Reconocimiento a las catequistas jaraiceñas
Su labor nunca ha sido suficientemente valorada ni reconocida como se merecen
FELIPE TRUJILLO, SACRISTÁN DE SANTA MARÍA
Como sacristán de la parroquia de Santa María de Jaraíz de la Vera, me dirijo a todos los lectores con un propósito muy claro y ... justo: proponer un reconocimiento público y sincero a nuestras catequistas.
A lo largo de los años, he visto de cerca su entrega. Ellas son las encargadas de enseñar la religión a nuestros niños y niñas, guiándolos con una responsabilidad admirable. Sin embargo, siento de corazón que su labor nunca ha sido suficientemente valorada ni reconocida por nuestra comunidad como realmente se merecen.
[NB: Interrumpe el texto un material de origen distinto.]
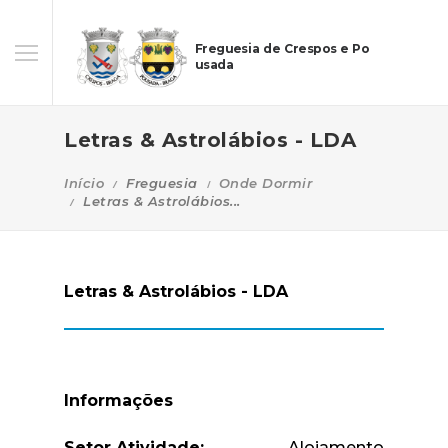
Freguesia de Crespos e Po
usada
Letras & Astrolábios - LDA
Início
Freguesia
Onde Dormir
Letras & Astrolábios...
Letras & Astrolábios - LDA
Informações
Setor Atividade:
Alojamento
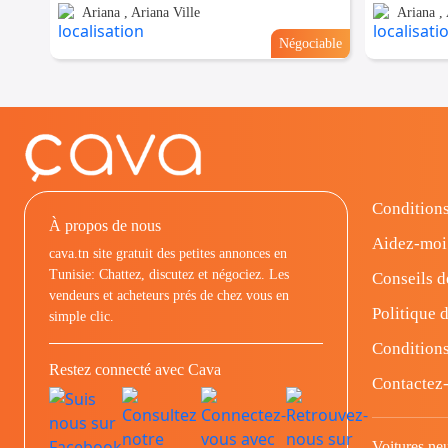
Ariana , Ariana Ville
Ariana , 
Négociable
Conditions
À propos de nous
Aidez-moi
cava.tn site gratuit des petites annonces en
Tunisie: Chattez, discutez et négociez. Les
Conseils d
vendeurs et acheteurs prés de chez vous en
Politique d
simple clic.
Conditions
Restez connecté avec Cava
Contactez
Voitures ne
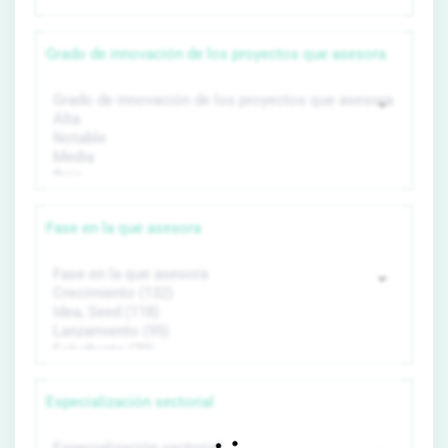
Grado de innovación de los proyectos que asesora
Fase en la que asesora
Especialización sectorial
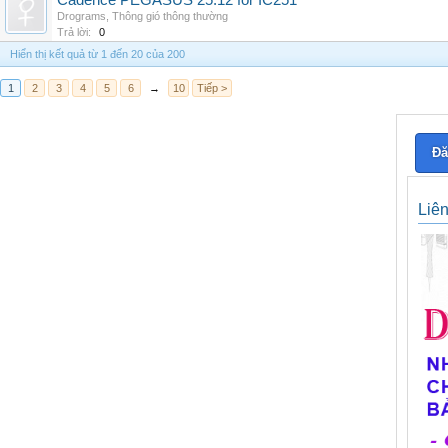
Cadence PEGASUS 25.12 for IC251
Drograms
,
Thông gió thông thường
Trả lời:
0
Hiển thị kết quả từ 1 đến 20 của 200
1
2
3
4
5
6
→
10
Tiếp >
Đă
Liê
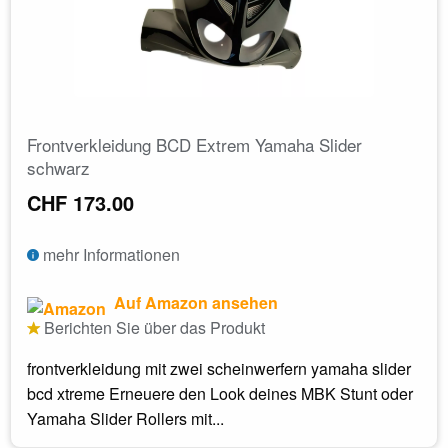
Frontverkleidung BCD Extrem Yamaha Slider
schwarz
CHF 173.00
mehr Informationen
Auf Amazon ansehen
Berichten Sie über das Produkt
frontverkleidung mit zwei scheinwerfern yamaha slider
bcd xtreme Erneuere den Look deines MBK Stunt oder
Yamaha Slider Rollers mit...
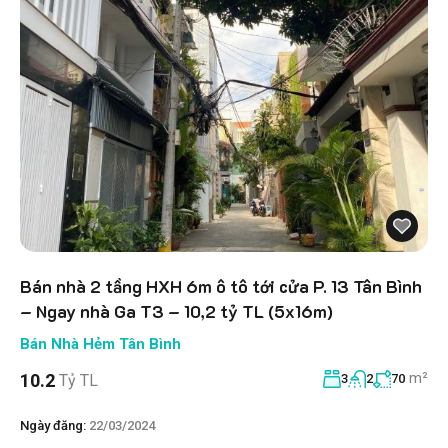
Bán nhà 2 tầng HXH 6m ô tô tới cửa P. 13 Tân Bình
– Ngay nhà Ga T3 – 10,2 tỷ TL (5x16m)
Bán Nhà Hẻm Tân Bình
m²
10.2
Tỷ TL
3
2
70
Ngày đăng:
22/03/2024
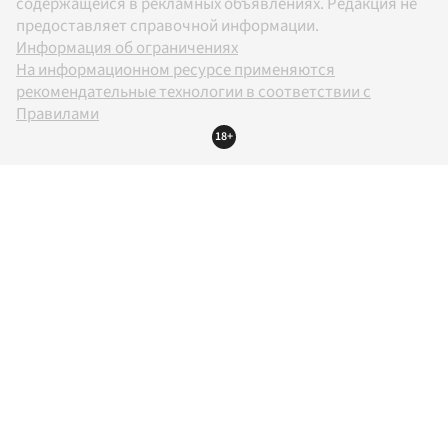
содержащейся в рекламных объявлениях. Редакция не
предоставляет справочной информации.
Информация об ограничениях
На информационном ресурсе применяются
рекомендательные технологии в соответствии с
Правилами
18+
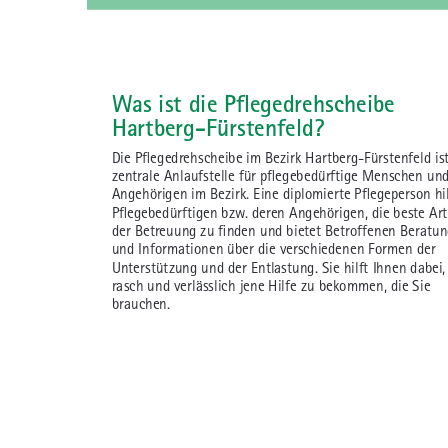
Was ist die Pflegedrehscheibe
Hartberg-Fürstenfeld?
Die Pflegedrehscheibe im Bezirk Hartberg-Fürstenfeld ist
zentrale Anlaufstelle für pflegebedürftige Menschen und
Angehörigen im Bezirk. Eine diplomierte Pflegeperson hil
Pflegebedürftigen bzw. deren Angehörigen, die beste Art
der Betreuung zu finden und bietet Betroffenen Beratu
und Informationen über die verschiedenen Formen der
Unterstützung und der Entlastung. Sie hilft Ihnen dabei,
rasch und verlässlich jene Hilfe zu bekommen, die Sie
brauchen.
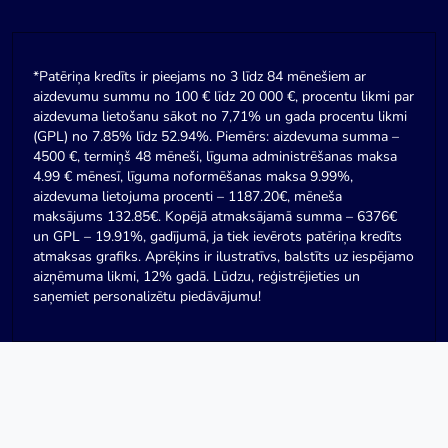
*Patēriņa kredīts ir pieejams no 3 līdz 84 mēnešiem ar
aizdevumu summu no 100 € līdz 20 000 €, procentu likmi par
aizdevuma lietošanu sākot no 7,71% un gada procentu likmi
(GPL) no 7.85% līdz 52.94%. Piemērs: aizdevuma summa –
4500 €, termiņš 48 mēneši, līguma administrēšanas maksa
4.99 € mēnesī, līguma noformēšanas maksa 9.99%,
aizdevuma lietojuma procenti – 1187.20€, mēneša
maksājums 132.85€. Kopējā atmaksājamā summa – 6376€
un GPL – 19.91%, gadījumā, ja tiek ievērots patēriņa kredīts
atmaksas grafiks. Aprēķins ir ilustratīvs, balstīts uz iespējamo
aizņēmuma likmi, 12% gadā. Lūdzu, reģistrējieties un
saņemiet personalizētu piedāvājumu!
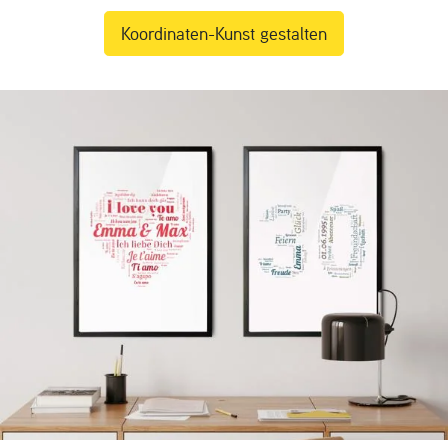
Koordinaten-Kunst gestalten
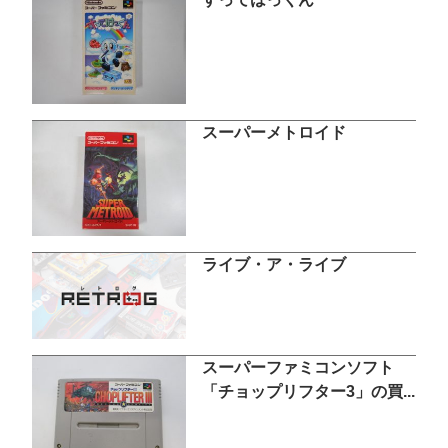
スーパーメトロイド
ライブ・ア・ライブ
スーパーファミコンソフト
「チョップリフター3」の買...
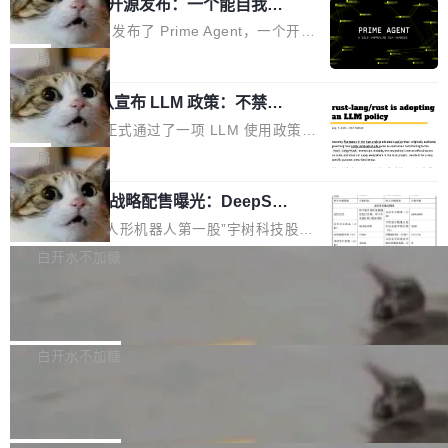
（OHDD：OpenHarmony Hardware Develope
Prime Agent 开源发布：一个能自我改
障无法工作。Pages、Copilot code review、C
进的编程 Agent，ARC-AGI 3 超越人类
r Day）将在杭州启航。活动面向智能硬件产业
opilot coding agent 全部受影响。从检测到完全
Prime Intellect 发布了 Prime Agent，一个开源
专家基线
链企业和开发者，邀请行业专家与资深技术顾
恢复，大约 12 小时。 这是 2026 年 8 月的第六
的编程 Agent Harness，核心设计围绕两个抽
局
问，围绕开源鸿蒙技术能力、设备适配、芯片适
起事故，其中四起与 AI/Copilot 服务相关。 Git
象：Recursive Language Model（RLM）和 C
配、功耗与稳定性调优、兼容性测评及统一互联
Hub 员工 kdaigle 在 HN 讨论中贴出了一组数
Rust 项目团队宣布 LLM 政策：不禁
ontinual Harness。在 ARC-AGI 3 基准测试
等内容展开系统讲解和实战交流，帮助企业进一
止，但你要承认哪些代码不是你写的
据：2025 年全年 10 亿次 commit。现在，每周
上，Prime Agent + Opus 5 的组合达到了 95.
Rust 语言项目正式通过了一项 LLM 使用政策，
步了解开源鸿蒙在智能...
2.75 亿次，全年预计 140 亿次。GitHub...
5% RHAE Best@1，超过了 ARC 报告的人类专
覆盖 rust-lang/rust 单一仓库的代码贡献。这不
局
家基线 95.4%。 不是又一个 coding agent 包装
是项目级别的官方立场，目前由五个团队采纳，
器 Prime Agent 的架构和市面上大多数 coding
宇树科技 IPO 战略配售曝光：DeepSe
但它可能是主流开源项目中关于 AI 辅助贡献最
ek 获配 93.3 万股，锁定 36 个月
agent 有本质区别。大多数 agent harness 的设
细致的一份规则。 政策的核心只有一句话：LLM
8月6日晚间，“人形机器人第一股”宇树科技股份
计是基于早期模型的能力—...
可以用来分析、提炼、审阅、建议，但不能用来
有限公司披露IPO发行价格及战略配售结果，杭
白开水不加糖
创作。 具体来说，LLM 生成的代码可以提交，
州深度求索人工智能基础技术研究有限公司（De
但必须满足五个条件：预先安排、非关键、高质
Docker 29.7.2 发布
epSeek）获配93.3399万股，按150.8元/股发行
量、充分测试、充分审查，并且必须披露。LLM
价格计算，认购金额约1.41亿元，股份锁定期为
Docker 29.7.2 现已发布，具体更新内容如下：
不得生成涉及安全性的关键变更，除非作者本身
36个月。 公告显示，本次宇树科技战略配售对
Bug fixes and enhancements 修复多次传递同
白开水不加糖
就是领域专家。即使如此，政策也"强烈不建
象主要包括长期投资机构、与公司业务具有战略
一环境变量时，docker service create和docker
议"这么做。 对于不披露的情况，审核者可以直
Apache Fluss 毕业成为顶级项目
合作关系或长期合作愿景的大型企业、科创板保
service update会发生 panic 的问题。docker/cl
接关闭 PR，无需解释。 政策作者 Jynn Ne...
荐人跟投子公司，以及公司高级管理人员和核心
i#7145 修复了 Docker Engine 29.7.0 中引入的
今年 7 月，Apache Fluss 的毕业提案在 Apach
员工参与设立的专项资产管理计划。其中，Dee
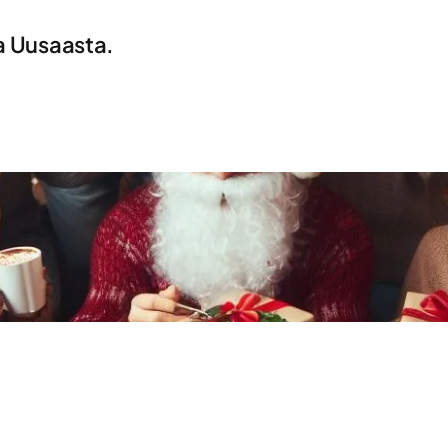
ja Uusaasta.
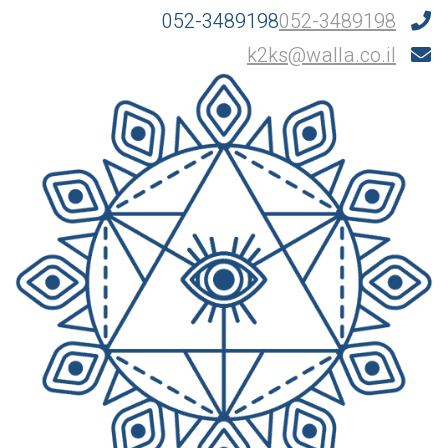
052-3489198
052-3489198
k2ks@walla.co.il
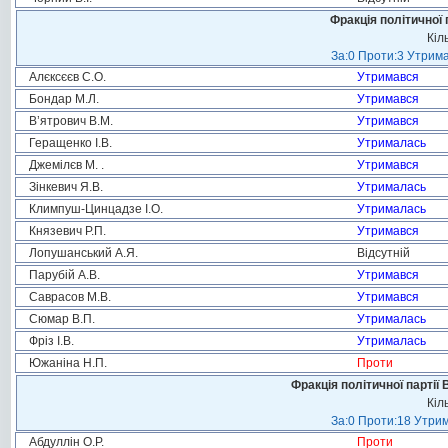
Фракція політичної 
Кіл
За:0 Проти:3 Утрима
Алєксєєв С.О.
Утримався
Бондар М.Л.
Утримався
В’ятрович В.М.
Утримався
Геращенко І.В.
Утрималась
Джемілєв М. .
Утримався
Зінкевич Я.В.
Утрималась
Климпуш-Цинцадзе І.О.
Утрималась
Князевич Р.П.
Утримався
Лопушанський А.Я.
Відсутній
Парубій А.В.
Утримався
Саврасов М.В.
Утримався
Сюмар В.П.
Утрималась
Фріз І.В.
Утрималась
Южаніна Н.П.
Проти
Фракція політичної партії
Кіл
За:0 Проти:18 Утрим
Абдуллін О.Р.
Проти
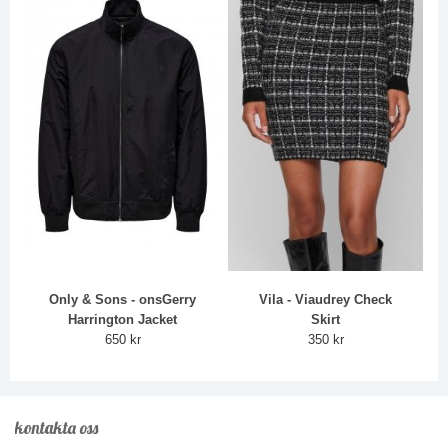
Only & Sons - onsGerry
Vila - Viaudrey Check
Harrington Jacket
Skirt
650 kr
350 kr
kontakta oss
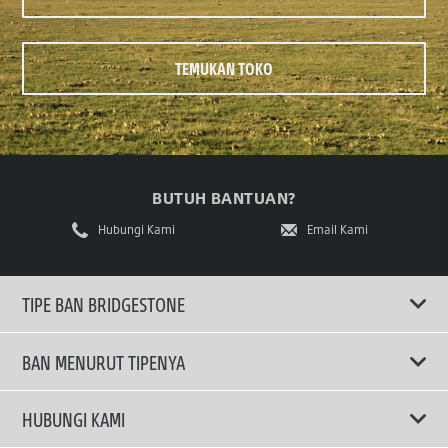
TEMUKAN TOKO
BUTUH BANTUAN?
Hubungi Kami
Email Kami
TIPE BAN BRIDGESTONE
BAN MENURUT TIPENYA
Ban ENLITEN
HUBUNGI KAMI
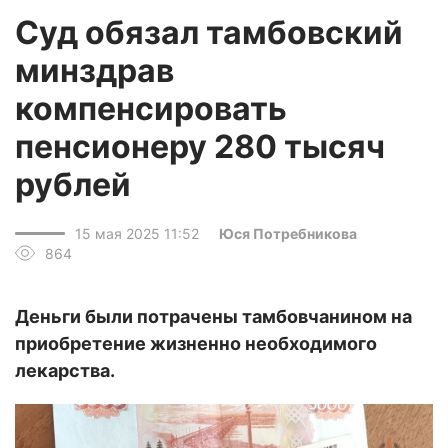
Суд обязал тамбовский
минздрав
компенсировать
пенсионеру 280 тысяч
рублей
15 мая 2025 11:52
Юся Потребникова
864
Деньги были потрачены тамбовчанином на
приобретение жизненно необходимого
лекарства.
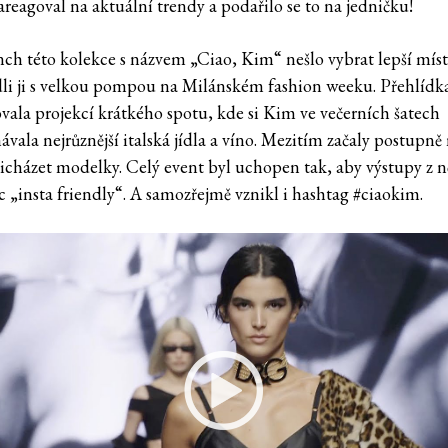
areagoval na aktuální trendy a podařilo se to na jedničku!
nch této kolekce s názvem „Ciao, Kim“ nešlo vybrat lepší míst
li ji s velkou pompou na Milánském fashion weeku. Přehlídk
ovala projekcí krátkého spotu, kde si Kim ve večerních šatech
vala nejrůznější italská jídla a víno. Mezitím začaly postupně
icházet modelky. Celý event byl uchopen tak, aby výstupy z n
íc „insta friendly“. A samozřejmě vznikl i hashtag #ciaokim.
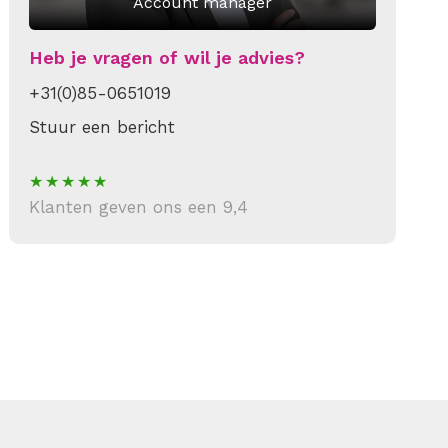
Account manager
Heb je vragen of wil je advies?
+31(0)85-0651019
Stuur een bericht
Klanten geven ons een 9,4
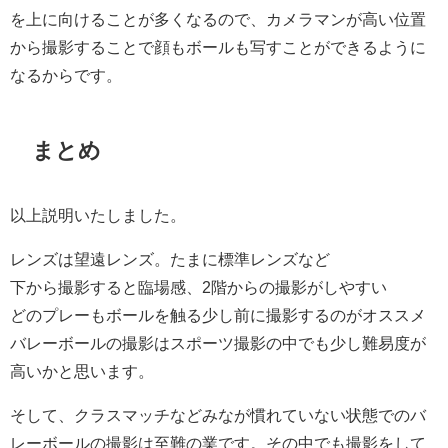
を上に向けることが多くなるので、カメラマンが高い位置
から撮影することで顔もボールも写すことができるように
なるからです。
まとめ
以上説明いたしました。
レンズは望遠レンズ。たまに標準レンズなど
下から撮影すると臨場感、2階からの撮影がしやすい
どのプレーもボールを触る少し前に撮影するのがオススメ
バレーボールの撮影はスポーツ撮影の中でも少し難易度が
高いかと思います。
そして、クラスマッチなどみなが慣れていない状態でのバ
レーボールの撮影は至難の業です。その中でも撮影をして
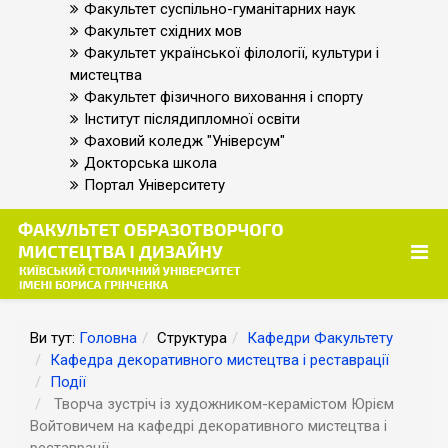
Факультет суспільно-гуманітарних наук
Факультет східних мов
Факультет української філології, культури і
мистецтва
Факультет фізичного виховання і спорту
Інститут післядипломної освіти
Фаховий коледж "Універсум"
Докторська школа
Портал Університету
Ви тут:
Головна
Структура
Кафедри Факультету
Кафедра декоративного мистецтва і реставрації
Події
Творча зустріч із художником-керамістом Юрієм
Войтовичем на кафедрі декоративного мистецтва і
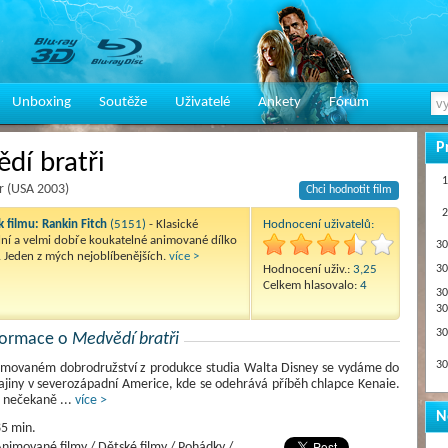
Unboxing
Soutěže
Uživatelé
Ankety
Fórum
P
dí bratři
1
r (USA 2003)
Chci hodnotit film
2
 filmu:
Rankin Fitch
(5151)
- Klasické
Hodnocení uživatelů:
ní a velmi dobře koukatelné animované dílko
30
 Jeden z mých nejoblíbenějších.
více >
Hodnocení uživ.:
3,25
30
Celkem hlasovalo:
4
30
30
30
nformace o
Medvědí bratři
30
movaném dobrodružství z produkce studia Walta Disney se vydáme do
jiny v severozápadní Americe, kde se odehrává příběh chlapce Kenaie.
se nečekaně
...
více >
N
5 min.
nimované filmy / Dětské filmy / Pohádky /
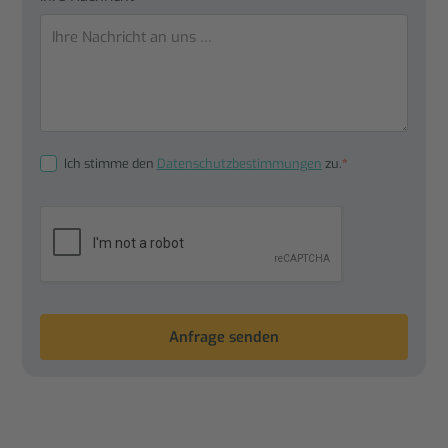
Ich stimme den
Datenschutzbestimmungen
zu.
*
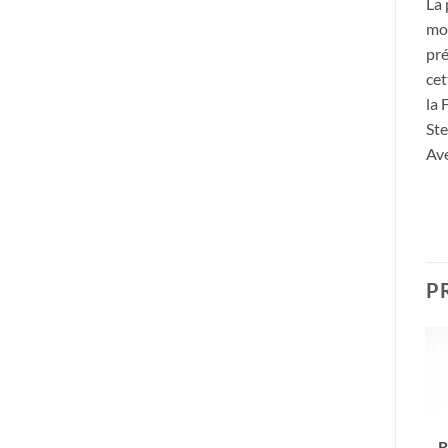
La 
mom
pré
cet
la 
Ste
Ave
P
R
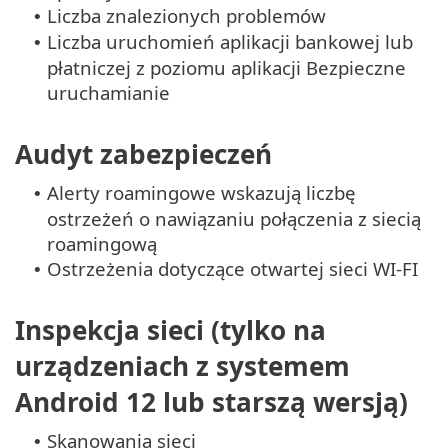
Liczba znalezionych problemów
•
Liczba uruchomień aplikacji bankowej lub
•
płatniczej z poziomu aplikacji Bezpieczne
uruchamianie
Audyt zabezpieczeń
Alerty roamingowe wskazują liczbę
•
ostrzeżeń o nawiązaniu połączenia z siecią
roamingową
Ostrzeżenia dotyczące otwartej sieci WI-FI
•
Inspekcja sieci (tylko na
urządzeniach z systemem
Android 12 lub starszą wersją)
Skanowania sieci
•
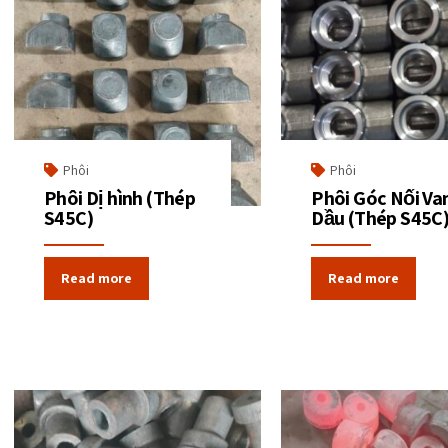
Phôi
Phôi
Phôi Dị hình (Thép
Phôi Góc Nối Va
S45C)
Dầu (Thép S45C
Read more
Read more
Quiero hacer un llamamiento especial a los padres de nuestro pueblo para que valoren este trabajo, que les aseguro que no es poco. Ser catequista requiere un esfuerzo diario, paciencia y un compromiso voluntario que muchas veces pasa desapercibido.
Con una sonrisa
Para mí, como sacristán, es un verdadero orgullo trabajar a su lado y lo diré siempre que pueda. En el trato diario han demostrado una educación y un respeto excepcional hacia mi persona, pidiéndome siempre las cosas por favor y colaborando con una sonrisa.
Por todo esto, quiero que todos los jaraiceños sepan la gran labor que ellas realizan. Es hora de que les devolvamos un poco del cariño y la dedicación que ellas entregan de forma desinteresada a nuestros hijos: muchas gracias por vuestra labor, queridas catequistas. Con sincero aprecio y gratitud.